Most people in their responses are ignoring the fact that the files must be compared repeatedly. Thus the checksums are faster as the checksum is calculated once and stored in memory (instead of reading the files sequentially n times).


Assuming that the expectation is that the files will be the same (it sound like that's the scenario), then dealing with checksums/hashes is a waste of time - it's likely that they'll be the same and you'd have to re-read the files to get the final proof (I'm also assuming that since you want to "prove ... they are the same", that having them hash to the same value is not good enough).

If that's the case I think that the solution proposed by David is pretty close to what you'd need to do. A couple things that could be done to optimize the comparison, in increasing level of complexity:

  • check if the file sizes are the same before doing the compare
  • use the fastest memcmp() that you can (comparing words instead of bytes - most C runtimes should do this already)
  • use multiple threads to do the memory block compares (up to the number of processors available on the system, going over that would cause your thread to fight each other)
  • use overlapped/asynchronous I/O to keep the I/O channels as busy as possible, but also profile carefully so you thrash between the files as little as possible (if the files are divided among several different disks and I/O ports, all the better)

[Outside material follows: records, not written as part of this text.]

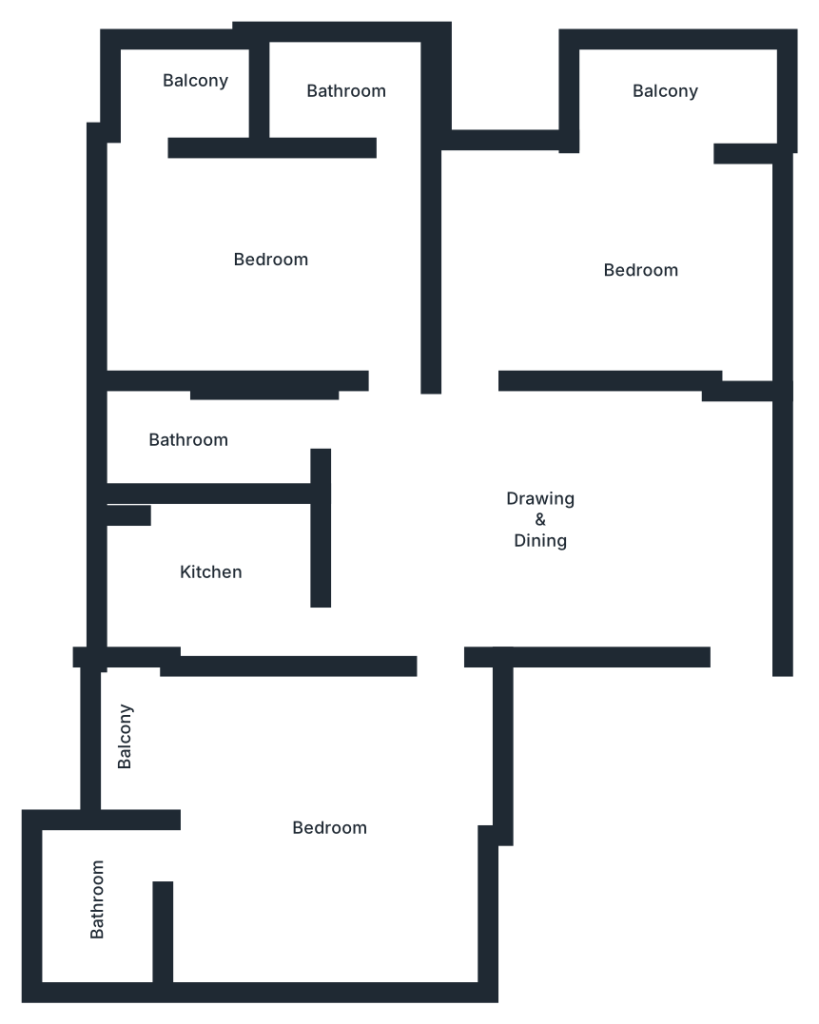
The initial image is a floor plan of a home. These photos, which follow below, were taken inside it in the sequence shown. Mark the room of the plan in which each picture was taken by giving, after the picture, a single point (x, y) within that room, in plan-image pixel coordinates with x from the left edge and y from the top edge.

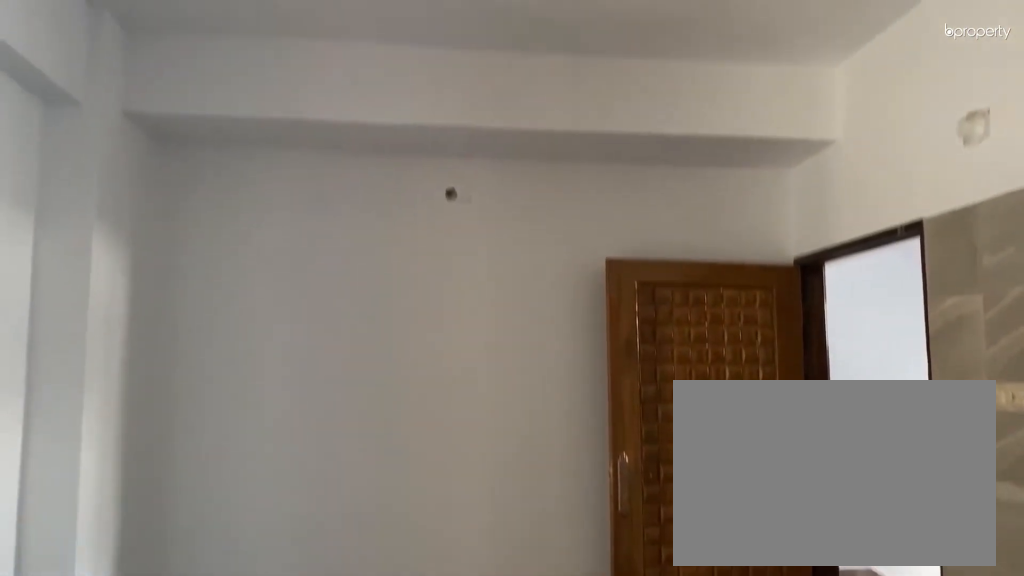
(543, 497)
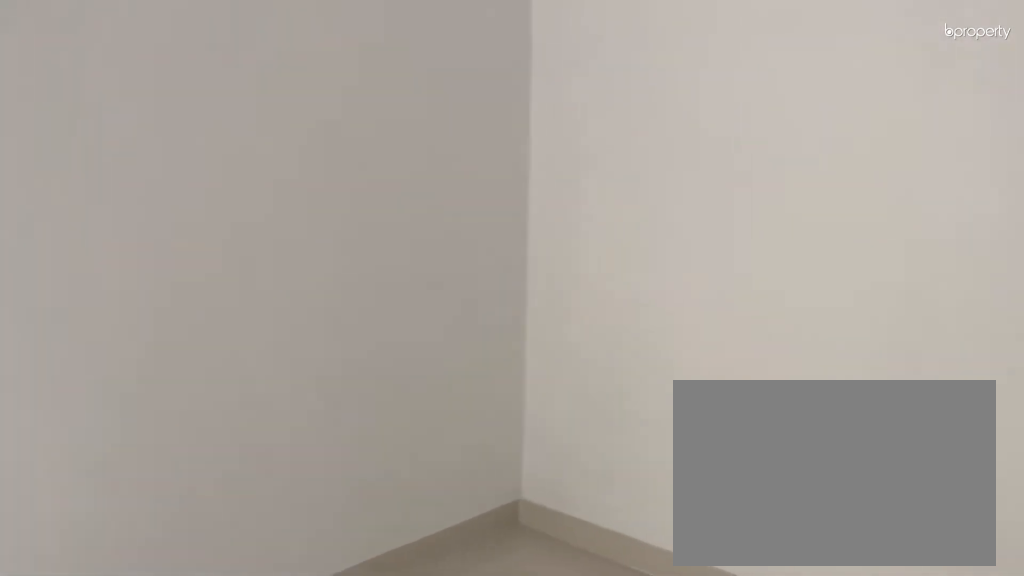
(647, 266)
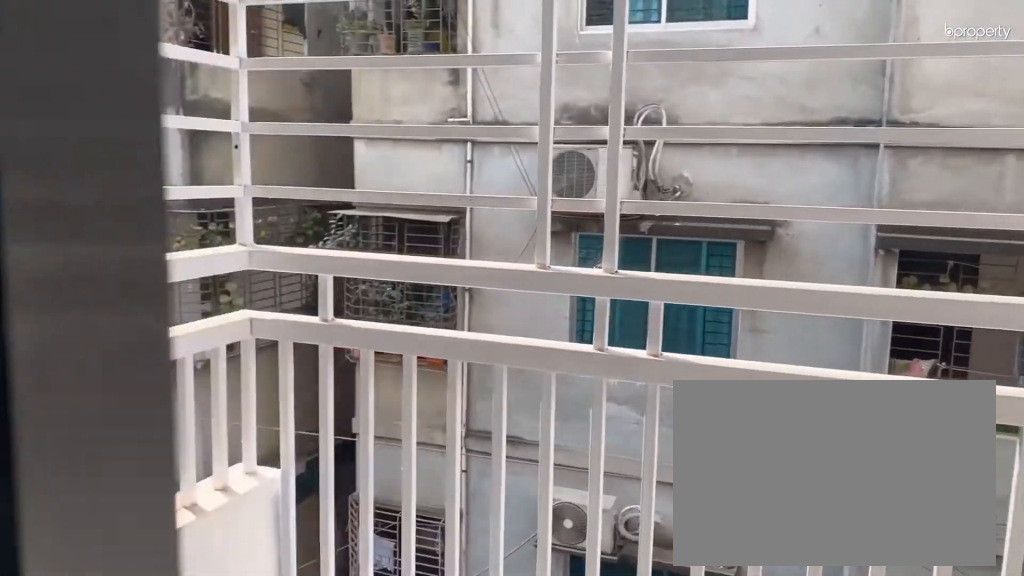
(668, 97)
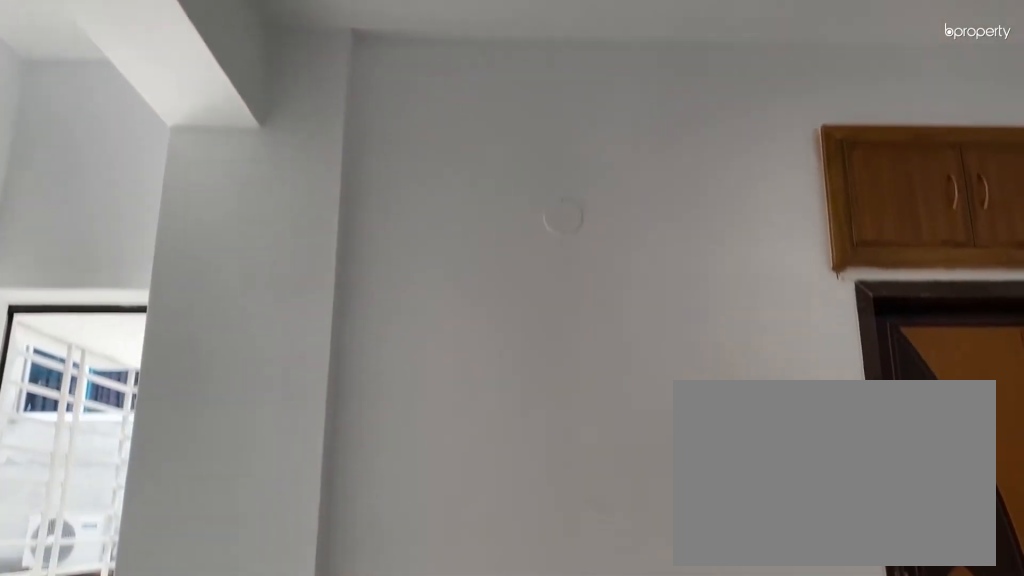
(280, 253)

Update: Don't get stuck on the fact they are source files. Pretend for example you took a million runs of a program with very regulated output. You want to prove all 1,000,000 versions of the output are the same.

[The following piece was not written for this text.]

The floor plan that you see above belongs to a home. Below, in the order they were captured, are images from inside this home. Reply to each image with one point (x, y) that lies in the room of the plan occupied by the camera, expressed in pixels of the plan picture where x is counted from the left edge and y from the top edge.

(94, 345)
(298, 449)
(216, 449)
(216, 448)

if you have control over the output have the program creating the files / output create an md5 on the fly and embed it in the file or output stream or even pipe the output through a program that creates the md5 along the way and stores it along side the data somehow, point is to do the calculations when the bytes are already in memory.

if you can't pull this off then like others have said, check file sizes then do a straight byte by byte comparison on same sized files, i don't see how any sort of binary division or md5 calculation is any better than a straight comparison, you will have to touch every byte to prove equality any way you cut it so you might as well cut the amount of computation needed per byte and gain the ability to cut off as soon as you find a mis-match.

the md5 calculation would be useful if you plan to compare these again later to new outputs but your basically back to my first point of calculating the md5 as soon as possible


I'd opt for something like the approach taken by the cmp program: open two files (say file 1 and file 2), read a block from each, and compare them byte-by-byte. If they match, read the next block from each, compare them byte-by-byte, etc. If you get to the end of both files without detecting any differences, seek to the beginning of file 1, close file 2 and open file 3 in its place, and repeat until you've checked all files. I don't think there's any way to avoid reading all bytes of all files if they are in fact all identical, but I think this approach is (or is close to) the fastest way to detect any difference that may exist.

OP Modification: Lifted up important comment from Mark Bessey

"another obvious optimization if the files are expected to be mostly identical, and if they're relatively small, is to keep one of the files entirely in memory. That cuts way down on thrashing trying to read two files at once."